Stored items:
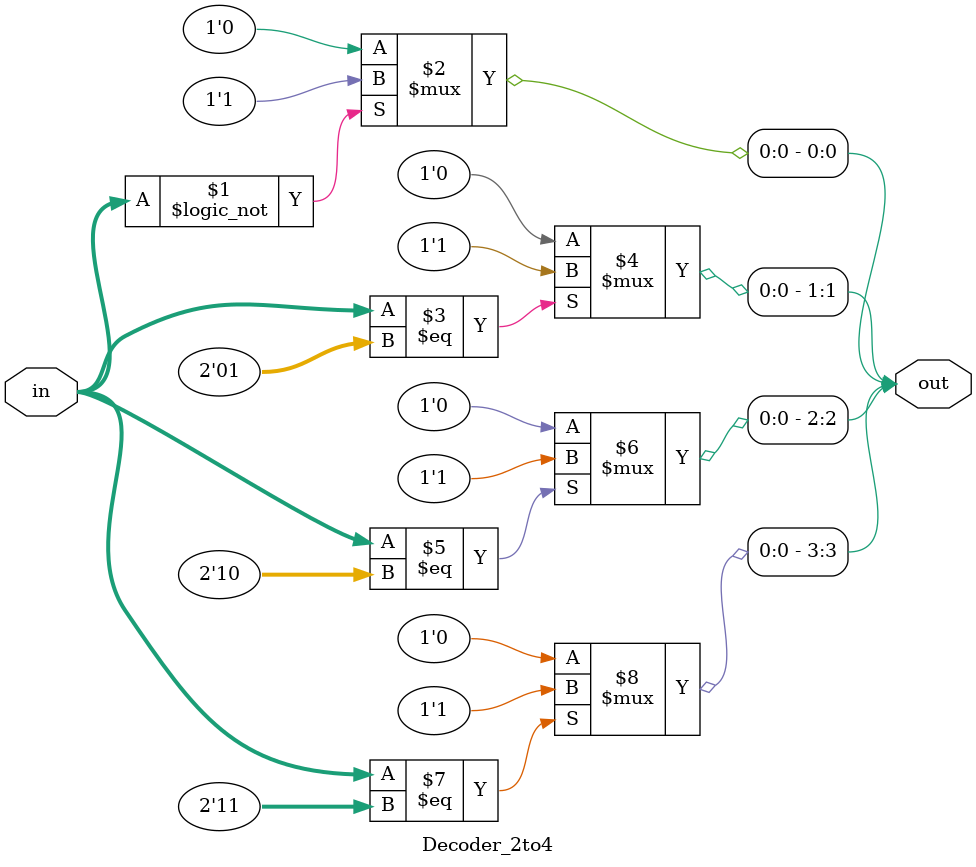
<source format=v>
module Decoder_2to4 (
  input [1:0] in,
  output [3:0] out
);

  assign out[0] = (in == 2'b00) ? 1'b1 : 1'b0;
  assign out[1] = (in == 2'b01) ? 1'b1 : 1'b0;
  assign out[2] = (in == 2'b10) ? 1'b1 : 1'b0;
  assign out[3] = (in == 2'b11) ? 1'b1 : 1'b0;

endmodule

</source>
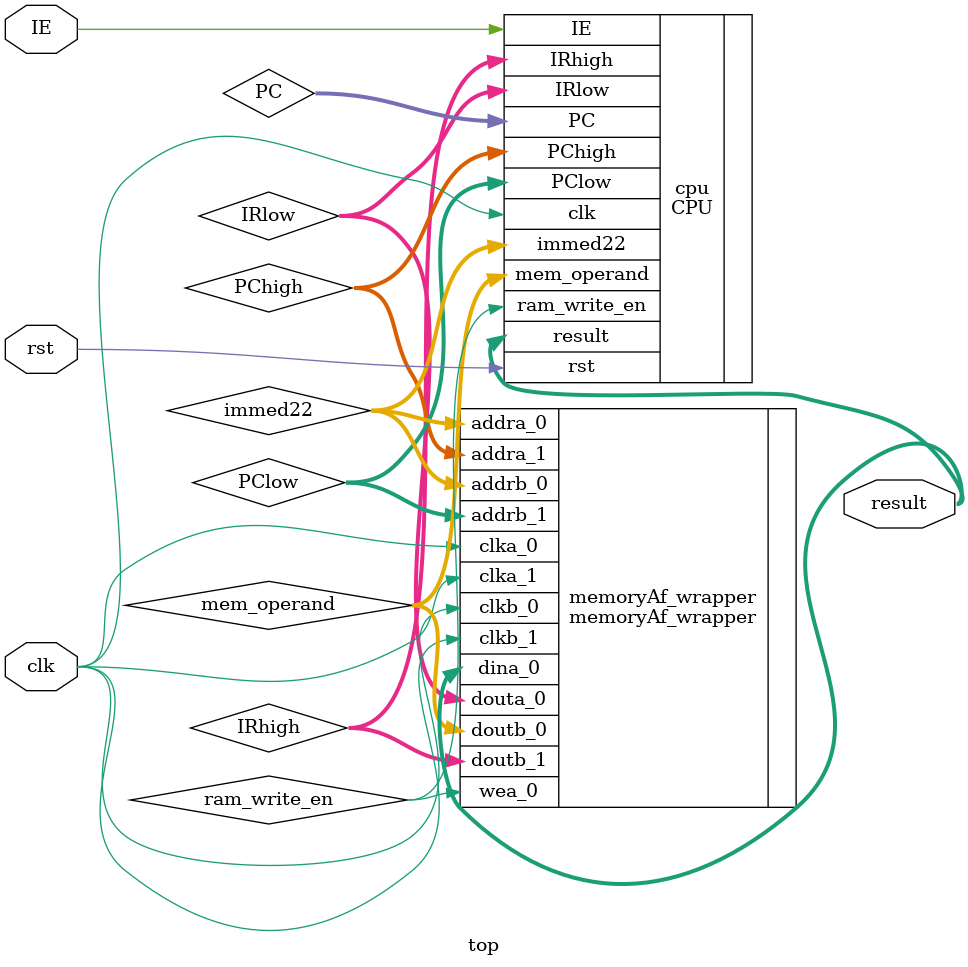
<source format=v>
`timescale 1ns / 1ps

module top(
        input clk,
        input rst,
        input IE,           //isr button 
        output [32:0]result
    );

    wire [31:0]code_output;        //memory
    wire [31:0]mem_operand;
    wire [31:0]immed22;
    wire [31:0]PC;
    wire [31:0]PChigh;
    wire [31:0]PClow;
    wire ram_write_en;
    wire code_en;
    wire [7:0]IRlow;
    wire [7:0]IRhigh;

    CPU cpu(
        .clk(clk),
        .rst(rst),
        .IE(IE),
        .mem_operand(mem_operand),
        .IRhigh(IRhigh),
        .IRlow(IRlow),
        .immed22(immed22),
        .PC(PC),
        .PClow(PClow),
        .PChigh(PChigh),
        .ram_write_en(ram_write_en),
        .result(result)
        );
    
    memoryAf_wrapper memoryAf_wrapper(
        .addra_0(immed22),
        .addra_1(PChigh),
        .addrb_0(immed22),
        .addrb_1(PClow),
        .clka_0(clk),
        .clka_1(clk),
        .clkb_0(clk),
        .clkb_1(clk),
        .dina_0(result),
        .douta_0(IRlow),
        .doutb_0(mem_operand),
        .doutb_1(IRhigh),
        .wea_0(ram_write_en)
        );
        


 
endmodule

</source>
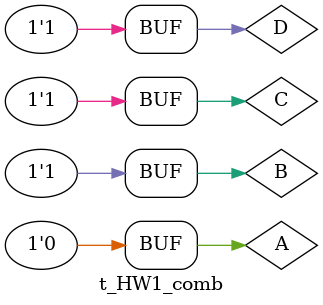
<source format=v>
`timescale 1ns / 1ps


module t_HW1_comb(
    );
    reg A, B, C, D;
    wire F1_a, F1_b, F1_c;
    //reg clk;
    // test for HW1_comb_dataflow
    HW1_comb_dataflow comb1_a(
        .A(A),
        .B(B),
        .C(C),
        .D(D),
        .F(F1_a)
    );
    // test for HW1_comb_gatelevel
    HW1_comb_gatelevel comb1_b(
        .A(A),
        .B(B),
        .C(C),
        .D(D),
        .F(F1_b)
    );
    // test for HW1_comb_hf_gatelevel
    HW1_comb_hf_gatelevel comb1_c(
        .A(A),
        .B(B),
        .C(C),
        .D(D),
        .F(F1_c)
    );
    
    initial begin
    // initial input
    A = 0;
    B = 0;
    C = 1;
    D = 1;
    //testB
    #100;
    B = 1;
    end
    
endmodule

</source>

WORK TASK: Please repeat each record above precisely, with the pictures left out.

TASK RESULT:
<source format=v>
module Decoder_2to4 (
  input [1:0] in,
  output [3:0] out
);

  assign out[0] = (in == 2'b00) ? 1'b1 : 1'b0;
  assign out[1] = (in == 2'b01) ? 1'b1 : 1'b0;
  assign out[2] = (in == 2'b10) ? 1'b1 : 1'b0;
  assign out[3] = (in == 2'b11) ? 1'b1 : 1'b0;

endmodule

</source>
<source format=v>
`timescale 1ns / 1ps

module top(
        input clk,
        input rst,
        input IE,           //isr button 
        output [32:0]result
    );

    wire [31:0]code_output;        //memory
    wire [31:0]mem_operand;
    wire [31:0]immed22;
    wire [31:0]PC;
    wire [31:0]PChigh;
    wire [31:0]PClow;
    wire ram_write_en;
    wire code_en;
    wire [7:0]IRlow;
    wire [7:0]IRhigh;

    CPU cpu(
        .clk(clk),
        .rst(rst),
        .IE(IE),
        .mem_operand(mem_operand),
        .IRhigh(IRhigh),
        .IRlow(IRlow),
        .immed22(immed22),
        .PC(PC),
        .PClow(PClow),
        .PChigh(PChigh),
        .ram_write_en(ram_write_en),
        .result(result)
        );
    
    memoryAf_wrapper memoryAf_wrapper(
        .addra_0(immed22),
        .addra_1(PChigh),
        .addrb_0(immed22),
        .addrb_1(PClow),
        .clka_0(clk),
        .clka_1(clk),
        .clkb_0(clk),
        .clkb_1(clk),
        .dina_0(result),
        .douta_0(IRlow),
        .doutb_0(mem_operand),
        .doutb_1(IRhigh),
        .wea_0(ram_write_en)
        );
        


 
endmodule

</source>
<source format=v>
`timescale 1ns / 1ps


module t_HW1_comb(
    );
    reg A, B, C, D;
    wire F1_a, F1_b, F1_c;
    //reg clk;
    // test for HW1_comb_dataflow
    HW1_comb_dataflow comb1_a(
        .A(A),
        .B(B),
        .C(C),
        .D(D),
        .F(F1_a)
    );
    // test for HW1_comb_gatelevel
    HW1_comb_gatelevel comb1_b(
        .A(A),
        .B(B),
        .C(C),
        .D(D),
        .F(F1_b)
    );
    // test for HW1_comb_hf_gatelevel
    HW1_comb_hf_gatelevel comb1_c(
        .A(A),
        .B(B),
        .C(C),
        .D(D),
        .F(F1_c)
    );
    
    initial begin
    // initial input
    A = 0;
    B = 0;
    C = 1;
    D = 1;
    //testB
    #100;
    B = 1;
    end
    
endmodule

</source>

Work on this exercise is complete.